Factors such as bike geometry, suspension type, and riding speed can affect how worn or unworn these sections are. It’s important to note that chicken strips don’t always indicate a rider’s skill or experience level since they can be influenced by various factors.

Additionally, breaking in freshly changed tires properly can result in fat chicken strips during the initial 50 miles or so.

How to Eliminate Chicken Strips on a Motorcycle

To eliminate chicken strips on a bike, follow these steps:

  • Ride at a faster pace during track days or advanced skills courses.
  • Lean your bike further into corners to wear down the unworn sections of your tires.
  • Make sure you break in new tires properly during the first 50 miles or so.
  • Adjust your body position and lean angle to distribute weight evenly on the tires. And while we’re on the topic of maintenance, it’s essential to know how often you should change your motorcycle oil.
  • Check your bike’s suspension and make necessary adjustments for better tire contact with the road surface.
  • Consider getting sportier tires with a more aggressive tread profile.
  • Regularly inspect your front and rear tires for any signs of uneven wear or damage.


In conclusion, chicken strips on a ride refer to the unworn edges of the tires.
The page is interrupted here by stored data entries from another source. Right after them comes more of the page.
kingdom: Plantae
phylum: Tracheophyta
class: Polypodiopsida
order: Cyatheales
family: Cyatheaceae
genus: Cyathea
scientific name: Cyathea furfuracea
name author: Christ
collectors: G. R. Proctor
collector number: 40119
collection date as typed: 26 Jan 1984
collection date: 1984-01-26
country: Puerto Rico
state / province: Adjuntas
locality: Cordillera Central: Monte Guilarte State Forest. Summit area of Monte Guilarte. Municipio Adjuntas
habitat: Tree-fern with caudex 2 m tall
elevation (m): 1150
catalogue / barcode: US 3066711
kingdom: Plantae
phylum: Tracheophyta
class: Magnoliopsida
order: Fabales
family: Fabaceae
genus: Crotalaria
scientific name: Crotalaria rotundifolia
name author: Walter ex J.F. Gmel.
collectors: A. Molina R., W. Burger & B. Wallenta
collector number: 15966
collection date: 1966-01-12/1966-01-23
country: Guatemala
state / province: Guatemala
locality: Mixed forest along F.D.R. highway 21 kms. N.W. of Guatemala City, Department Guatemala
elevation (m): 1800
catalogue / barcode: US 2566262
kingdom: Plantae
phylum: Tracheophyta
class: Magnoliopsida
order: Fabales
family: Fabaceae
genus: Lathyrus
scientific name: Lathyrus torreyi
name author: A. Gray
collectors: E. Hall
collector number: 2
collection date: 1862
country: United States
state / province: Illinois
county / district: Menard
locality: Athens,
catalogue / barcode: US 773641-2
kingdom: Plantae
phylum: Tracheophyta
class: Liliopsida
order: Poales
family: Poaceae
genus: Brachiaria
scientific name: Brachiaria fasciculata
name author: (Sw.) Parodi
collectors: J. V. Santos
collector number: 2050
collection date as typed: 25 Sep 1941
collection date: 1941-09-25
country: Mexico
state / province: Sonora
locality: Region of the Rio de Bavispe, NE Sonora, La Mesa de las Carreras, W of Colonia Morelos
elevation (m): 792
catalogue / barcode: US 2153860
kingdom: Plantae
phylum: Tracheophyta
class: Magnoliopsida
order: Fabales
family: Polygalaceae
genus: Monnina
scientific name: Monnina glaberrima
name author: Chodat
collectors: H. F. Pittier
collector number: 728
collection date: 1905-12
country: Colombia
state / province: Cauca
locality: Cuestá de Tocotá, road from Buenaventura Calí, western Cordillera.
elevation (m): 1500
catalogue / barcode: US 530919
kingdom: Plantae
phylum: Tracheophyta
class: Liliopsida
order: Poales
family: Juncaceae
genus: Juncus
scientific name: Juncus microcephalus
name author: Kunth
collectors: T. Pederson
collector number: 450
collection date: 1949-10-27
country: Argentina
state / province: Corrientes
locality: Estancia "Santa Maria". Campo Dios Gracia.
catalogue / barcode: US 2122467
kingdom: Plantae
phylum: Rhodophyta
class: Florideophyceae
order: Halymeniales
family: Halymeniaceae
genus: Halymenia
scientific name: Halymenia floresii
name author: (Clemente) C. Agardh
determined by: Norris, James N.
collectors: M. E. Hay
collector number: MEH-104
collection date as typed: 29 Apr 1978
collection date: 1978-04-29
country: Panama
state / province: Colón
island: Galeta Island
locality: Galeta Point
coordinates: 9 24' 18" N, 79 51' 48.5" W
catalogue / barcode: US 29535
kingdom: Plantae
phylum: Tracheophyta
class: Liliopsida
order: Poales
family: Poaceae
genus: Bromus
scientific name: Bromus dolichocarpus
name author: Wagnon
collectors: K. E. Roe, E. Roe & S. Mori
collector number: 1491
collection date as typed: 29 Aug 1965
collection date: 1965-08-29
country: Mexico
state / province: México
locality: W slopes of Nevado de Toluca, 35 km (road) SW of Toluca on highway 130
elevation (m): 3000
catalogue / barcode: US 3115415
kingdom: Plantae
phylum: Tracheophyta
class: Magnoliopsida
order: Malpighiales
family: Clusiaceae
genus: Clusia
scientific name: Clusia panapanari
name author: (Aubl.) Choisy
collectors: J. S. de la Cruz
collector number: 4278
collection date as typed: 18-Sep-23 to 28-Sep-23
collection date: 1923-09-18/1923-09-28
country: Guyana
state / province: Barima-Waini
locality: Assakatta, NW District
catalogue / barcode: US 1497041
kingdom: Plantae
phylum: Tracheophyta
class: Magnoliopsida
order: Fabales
They are not always an accurate reflection of a rider’s skill or experience, as other factors like bike geometry and suspension play a role in tire wear.

It’s important for riders to break in new tires properly and avoid using belt sanders to remove chicken strips. So next time you see someone with chicken strips on their sports bike, don’t judge too quickly!


1. What are chicken strips on a bike?

Chicken strips are the unworn smooth rubber sections on the outer edges of motorcycle tires.

2. How do you get rid of chicken strips?

To remove chicken strips, lean into corners at increased speed and angle while off-road riding or sand riding but ride safely to stay out of dangerous situations.

3. Why is it important to consider your speed when trying to eliminate chicken strips?

Your bike’s speed, along with your body position and lean angle, affects how much of the tire touches the surface, causing tire wear.

4. Can amateur riders also have fully “feathered” tires like pro racers on slicks in MotoAmerica Superbike races?

Yes! Amateur rider using high-performance bikes can have their tires fully feathered like a MotoAmerica Superbike qualifying tire if they practice advanced skills and maintain a moderate pace.

5. Do front tires also develop chicken strips?

Yes, both front and rear tires can develop chicken strips based on your style of riding and leaning in corners.

6. Are there any risks related to removing all my bike’s chicken strips?

Yes, there could be risks! Trying too hard could mean you ride an unsafe pace or damage new rubber, leading potentially to tire damage.